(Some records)
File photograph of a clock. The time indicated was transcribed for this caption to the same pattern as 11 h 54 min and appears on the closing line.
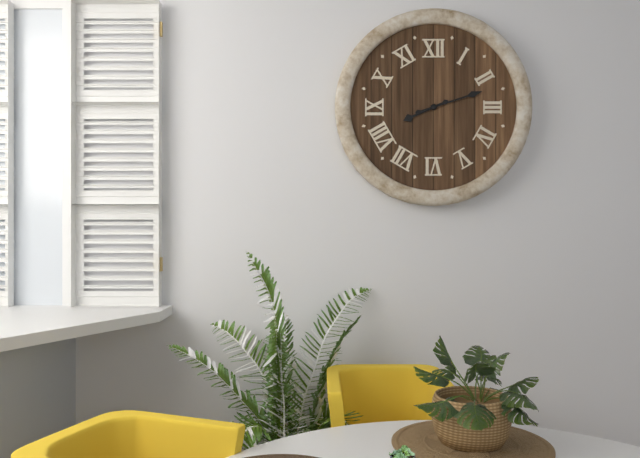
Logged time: 8 h 12 min
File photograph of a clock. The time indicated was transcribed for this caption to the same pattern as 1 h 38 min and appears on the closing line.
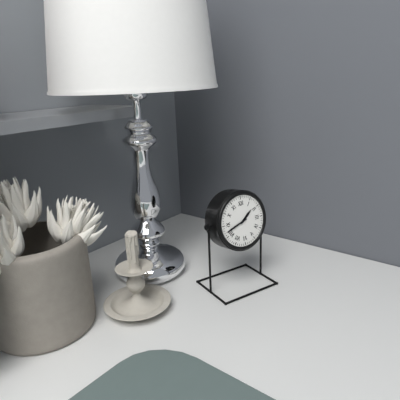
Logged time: 1 h 42 min
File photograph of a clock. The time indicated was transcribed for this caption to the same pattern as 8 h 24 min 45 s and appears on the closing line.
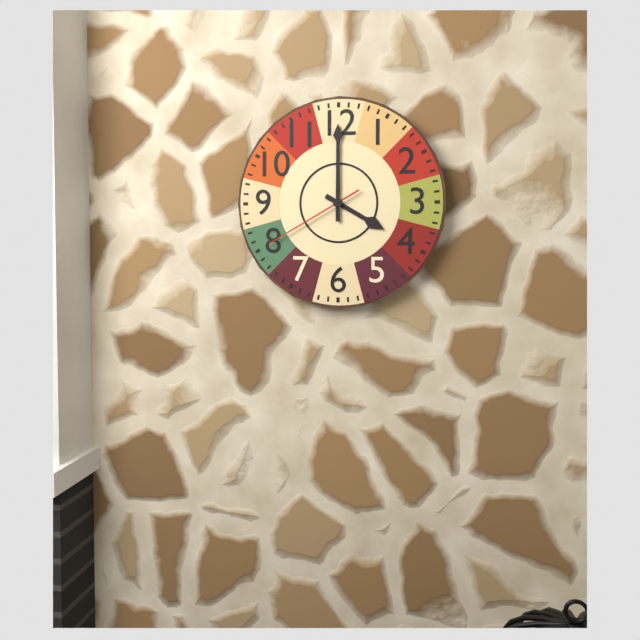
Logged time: 4 h 00 min 40 s
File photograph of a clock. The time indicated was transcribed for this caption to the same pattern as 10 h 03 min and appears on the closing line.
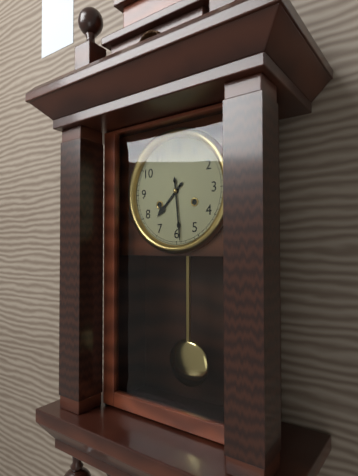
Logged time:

• AIM: Render the lines of the items as a Markdown table with columns named "Row" and "Line", starting at the line containing "38 min and appears on the closing line." and ending with the line containing "Logged time: 4 h 00 min 40 s", both included. Omit blank lines, and leave the pictures out of the table.

• REPLY:
| Row | Line |
|---|---|
| 1 | File photograph of a clock. The time indicated was transcribed for this caption to the same pattern as 1 h 38 min and appears on the closing line. |
| 2 | Logged time: 1 h 42 min |
| 3 | File photograph of a clock. The time indicated was transcribed for this caption to the same pattern as 8 h 24 min 45 s and appears on the closing line. |
| 4 | Logged time: 4 h 00 min 40 s |